Serbian Sausage (Kiełbasa serbska parzona)
|Beef||400 g||0.88 lb|
|Pork back fat||600 g||1.32 lb|
Ingredients per 1000g (1 kg) of meat
|Salt||18 g||3 tsp|
|Cure #1||1.5 g||1/4 tsp|
|Pepper||2.0 g||1 tsp|
|Paprika||2.0 g||1 tsp|
- Cut back fat into 1/2” (15 x 15 mm) strips. Rub salt into the strips all around and place them in refrigerator for 12 days. Salt for salting back fat, as needed, about 28 g (1 oz, 5 tsp)
- Wash briefly salted fat strips and dry with paper towel. Dice the fat strips into 1/2” (12 x 12 mm) cubes.
- Grind beef through 1/8” (3 mm plate) adding salt and cure #1.

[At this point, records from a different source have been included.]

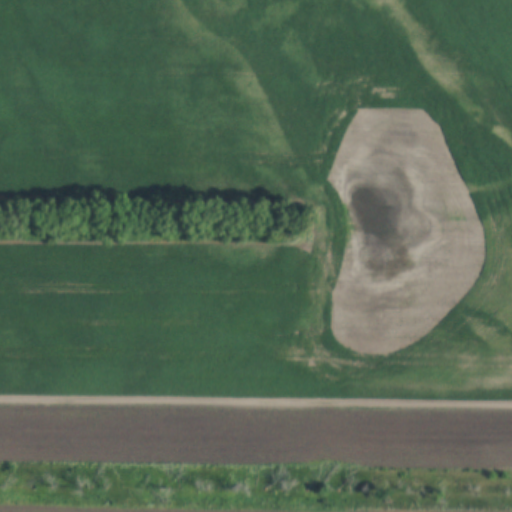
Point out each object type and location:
quarry: (375, 179)
road: (256, 405)
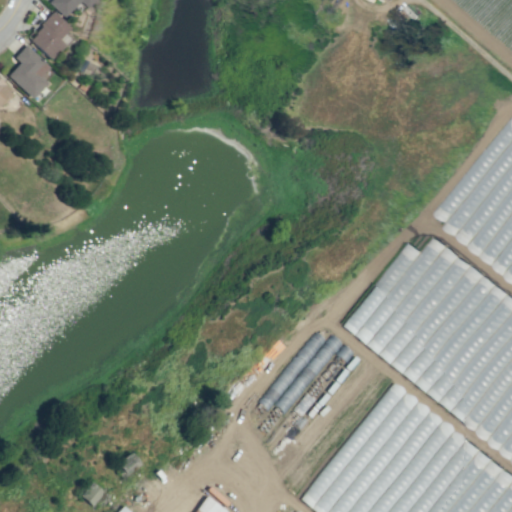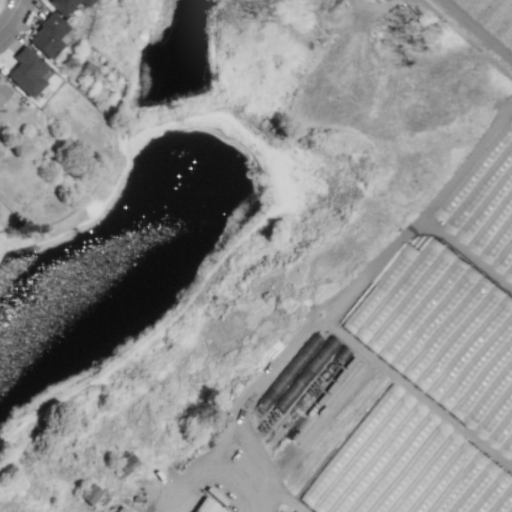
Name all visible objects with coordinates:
building: (64, 4)
building: (63, 5)
road: (10, 14)
building: (47, 35)
building: (48, 35)
road: (469, 36)
building: (26, 69)
building: (26, 71)
building: (3, 90)
building: (3, 92)
crop: (256, 253)
crop: (256, 255)
building: (432, 262)
park: (56, 311)
road: (222, 475)
building: (88, 493)
building: (205, 506)
building: (119, 509)
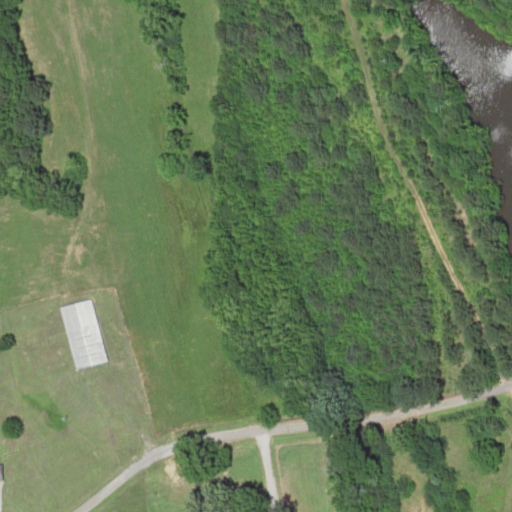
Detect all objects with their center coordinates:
building: (80, 334)
road: (256, 439)
building: (6, 473)
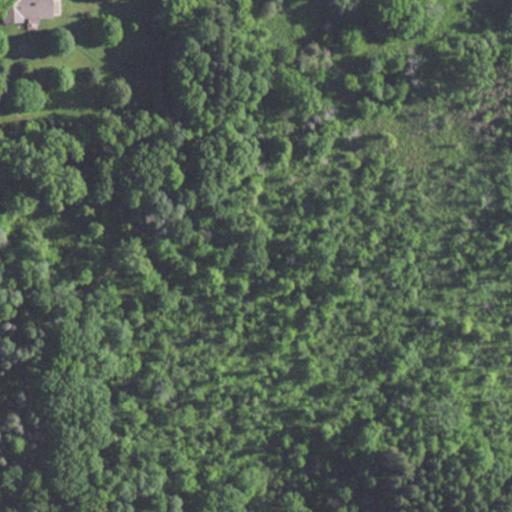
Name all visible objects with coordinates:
building: (31, 8)
building: (27, 10)
park: (414, 254)
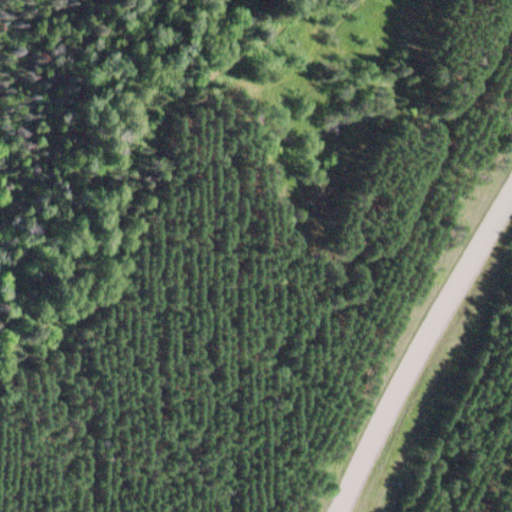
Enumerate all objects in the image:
road: (142, 176)
road: (421, 351)
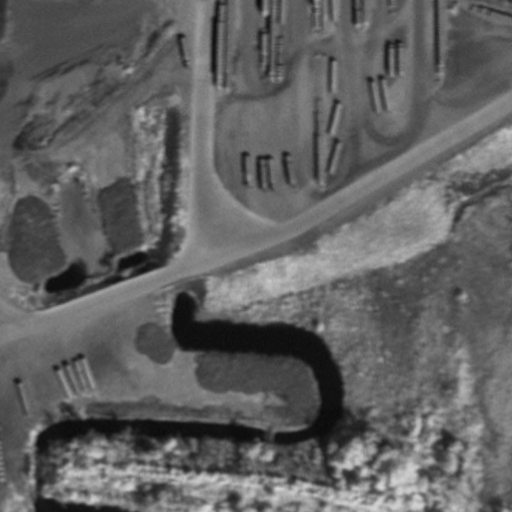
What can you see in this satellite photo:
road: (201, 127)
road: (265, 236)
quarry: (256, 256)
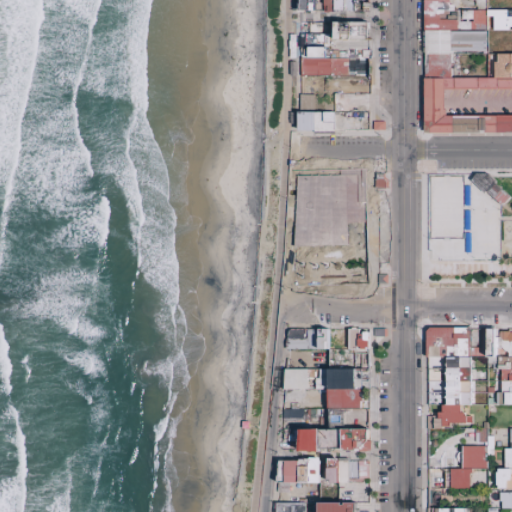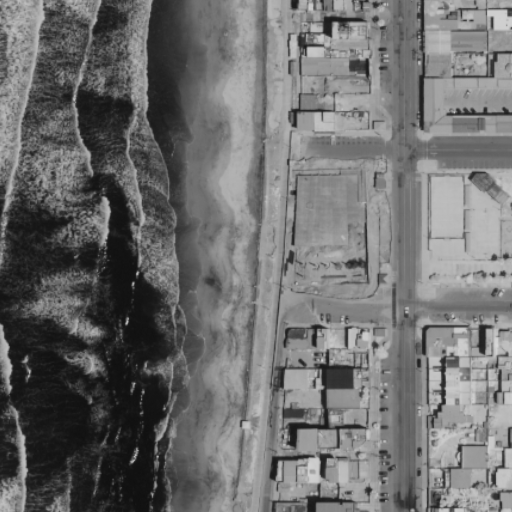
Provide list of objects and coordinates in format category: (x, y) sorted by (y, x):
parking lot: (383, 4)
parking lot: (383, 68)
parking lot: (473, 159)
park: (453, 212)
park: (468, 226)
park: (453, 256)
parking lot: (472, 295)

- Mix (knead) ground beef with spices until sticky. Mix back fat cubes with paprika. Mix everything together.
- Stuff firmly into beef rounds or 36-40 mm hog casings. Make rings, tie the ends together.
- Hang for 12 hours in refrigerator OR for 2 hours at room temperature.
- Apply warm smoke at (<60° C/140° F) for 3 hours until casings develop yellow color with red spots.
- Cook in water at 72-75° C (160-167° F) for about 45 minutes or until sausages reach 68-70° C (154-158° F) internal temperature.
- Cool for 15 minutes in cold water. Dry briefly and refrigerate.